• [Texte fourni]:
········

Malgré une pléthore d’actions, et une règle bien dense Planet B en lui-même n’est pas si compliqué, chacun de nos tours consiste à activer une des tuiles multinationales présentes sur le plateau, et de réaliser tous les effets indiqués sur celle-ci, construire un bâtiment, récupérer des ouvriers ou les envoyer travailler sur un bâtiment, avancer sur les pistes de factions, produire des ressources. Ou encore activer des cartes infos avec des petits bonus, ou des bonus plus importants mais dans ce cas vous devenez immoral, ce qui peut avoir un impact au moment d’une élection. Mécaniquement, certaines actions peuvent déclencher d’autres effets. Si vous désirez avoir le détail des règles, je ne saurais que vous conseiller le Ludochrono.
Parfois en construisant des bâtiments, vous contenterez la population, telle cette usine à Cannabis qui produit une huile stimulante de CBD ou bien des joints, la première vous enrichit, la seconde fait de vous un leader aimé de son peuple… À vous de choisir. À court terme, l’argent c’est mieux, mais à long terme, une bonne popularité nous permet de peut-être remporter les élections. Et quoi de mieux pour s’en mettre plein les poches que d’être au sommet de l’État ?
L’élection fait le larron
Un marqueur d’élection va se déplacer en fonction de nos actions. Quand il arrive au bout, le tour se termine et l’élection a lieu immédiatement. D’abord, on va pouvoir ajouter des votes à notre couleur, tout dépend de notre popularité. Si elle est négative, non seulement on va perdre des ouvriers (pas content, pas content), mais en plus nos adversaires vont pouvoir ajouter des votes à leur couleur. Ben ouais, mais fallait peut-être pas accepter cette valise d’argent si près d’une élection. Le système d’élection était un des petits twists mécaniques qui m’intriguaient pas mal, mais en réalité c’est très mécanique justement. Il va falloir bourrer les urnes avec nos bulletins de vote. Plus l’on en à notre couleur, et plus l’on a de chance de finir président(e) ou peut être vice-président.

········

• [Données sources]:
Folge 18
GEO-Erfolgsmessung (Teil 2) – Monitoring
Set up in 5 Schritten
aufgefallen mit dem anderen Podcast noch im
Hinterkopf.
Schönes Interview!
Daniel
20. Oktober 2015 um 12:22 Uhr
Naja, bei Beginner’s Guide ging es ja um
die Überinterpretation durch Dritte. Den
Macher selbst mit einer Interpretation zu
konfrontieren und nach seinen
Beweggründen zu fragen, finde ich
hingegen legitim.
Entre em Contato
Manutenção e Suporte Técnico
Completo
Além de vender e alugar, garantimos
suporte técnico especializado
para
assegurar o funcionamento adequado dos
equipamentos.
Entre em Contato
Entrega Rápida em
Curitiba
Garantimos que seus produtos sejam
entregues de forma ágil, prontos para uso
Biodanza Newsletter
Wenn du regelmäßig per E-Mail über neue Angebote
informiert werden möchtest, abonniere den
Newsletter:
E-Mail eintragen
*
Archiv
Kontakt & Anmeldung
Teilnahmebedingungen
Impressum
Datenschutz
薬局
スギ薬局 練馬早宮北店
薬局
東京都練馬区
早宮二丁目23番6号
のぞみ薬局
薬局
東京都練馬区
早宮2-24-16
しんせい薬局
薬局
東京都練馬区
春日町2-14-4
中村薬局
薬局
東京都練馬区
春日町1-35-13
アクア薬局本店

········

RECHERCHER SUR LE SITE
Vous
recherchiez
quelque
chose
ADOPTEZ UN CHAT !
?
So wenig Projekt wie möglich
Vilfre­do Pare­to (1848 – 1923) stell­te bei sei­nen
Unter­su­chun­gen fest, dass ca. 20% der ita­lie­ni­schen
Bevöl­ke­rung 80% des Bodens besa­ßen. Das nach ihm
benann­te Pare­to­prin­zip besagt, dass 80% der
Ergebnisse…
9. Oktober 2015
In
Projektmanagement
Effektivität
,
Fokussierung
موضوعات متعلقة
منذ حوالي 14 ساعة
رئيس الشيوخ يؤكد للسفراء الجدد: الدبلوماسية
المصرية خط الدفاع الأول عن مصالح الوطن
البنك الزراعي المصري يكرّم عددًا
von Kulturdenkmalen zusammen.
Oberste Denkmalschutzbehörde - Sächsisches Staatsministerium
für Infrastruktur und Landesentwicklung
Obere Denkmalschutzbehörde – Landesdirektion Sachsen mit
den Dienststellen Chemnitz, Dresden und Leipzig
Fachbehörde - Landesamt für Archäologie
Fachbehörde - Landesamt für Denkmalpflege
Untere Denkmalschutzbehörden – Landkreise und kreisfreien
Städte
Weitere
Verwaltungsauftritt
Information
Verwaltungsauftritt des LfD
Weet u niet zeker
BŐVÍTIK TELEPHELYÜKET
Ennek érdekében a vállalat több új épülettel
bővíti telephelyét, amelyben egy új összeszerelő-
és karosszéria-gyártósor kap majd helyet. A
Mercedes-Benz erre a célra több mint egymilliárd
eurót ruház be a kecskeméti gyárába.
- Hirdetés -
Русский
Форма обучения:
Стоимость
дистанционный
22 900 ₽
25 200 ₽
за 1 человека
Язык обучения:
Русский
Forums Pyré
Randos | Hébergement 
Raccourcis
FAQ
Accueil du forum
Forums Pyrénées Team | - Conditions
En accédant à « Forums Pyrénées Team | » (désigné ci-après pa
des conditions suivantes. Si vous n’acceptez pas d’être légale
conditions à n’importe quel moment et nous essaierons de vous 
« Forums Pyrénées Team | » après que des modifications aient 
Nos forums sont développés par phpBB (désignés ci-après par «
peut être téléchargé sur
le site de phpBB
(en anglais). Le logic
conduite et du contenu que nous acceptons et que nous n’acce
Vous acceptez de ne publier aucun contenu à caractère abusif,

········

• [Travail demandé]:
1. Extrayez du listing toutes les lignes qui contiennent la chaîne « acceptez », en respectant la casse.
2. Veuillez poursuivre le texte sur le jeu Planet B à partir de l'endroit où il s'arrête.

• [Réponses fournies]:
1.
des conditions suivantes. Si vous n’acceptez pas d’être légale
Vous acceptez de ne publier aucun contenu à caractère abusif,

2.
Vous avez des chances, mais ce n’est pas gagné pour autant. Nous allons chacun notre tour piocher trois bulletins dans le sac et les placer devant nous, et continuer jusqu’à ce que tous les votes soient répartis entre les joueurs. Celui qui en a le plus de sa couleur devant lui remporte l’élection et devient Présidente, le suivant vice-président, le troisième Lama (Leader des Autorités Malicieuses Arbitraires), et le dernier Dodo (Directeur Obséquieux des Doléances Obsolètes). Planet B est bourré d’humour, et à cet instant, je me demande ce que cela donne en allemand, en anglais, en espagnol, etc.
Ce système d’élection est novateur, mais il nous a laissé quelque peu perplexes, en effet bourrer les urnes nous avantage probablement, mais ne nous fait pas pour autant gagner l’élection, il y a une part non négligeable de hasard qui entre en jeu. En contrepartie, la présidente perd la totalité des votes pour le tour prochain, le vice-président une partie des votes etc. Une mécanique compensatoire intelligente en plus d’être thématique, en effet, une fois au pouvoir pas sur d’y rester.
Le rôle de Présidente permet d’abord de gagner de l’argent ou plutôt des points de victoire, mais aussi de promulguer (piocher) une loi. Elle peut décider de choisir le bien commun et dans ce cas elle va bénéficier d’un bonus ainsi sur les autres joueurs, ou bien de penser à son bien personnel et glisser quelques menues monnaie dans sa poche au détriment de sa popularité.
Une fois l’élection remportée, on repart pour un nouveau cycle jusqu’à la prochaine élection. Ce qui change c’est que nous avons normalement construit notre moteur de jeu, et nos ouvriers peuvent être à nouveau envoyés dans nos bâtiments afin de les activer et gagner argent, ressources, bonheur et félicité.
Il n’y a pas de Planet B ?
Finalement, là où Planet B se démarque, c’est surtout par sa dérision et son humour noir acéré et sarcastique et ces références avec des cartes bâtiments, tel le bordel, l’usine à Smoothie qui produit du “Soleil Vert”, l’usine à jouets et ses ours caméras, la ferme d’organes ou encore la clinique illégale. Ma préférée reste incontestablement Éditeur de jeux qui se passe de commentaires. On retrouve une référence à Arrakis sur une carte Info, la voiture de Elon Musk qui dérive dans l’espace tel un déchet, ou le dodo de Paleo (du même éditeur).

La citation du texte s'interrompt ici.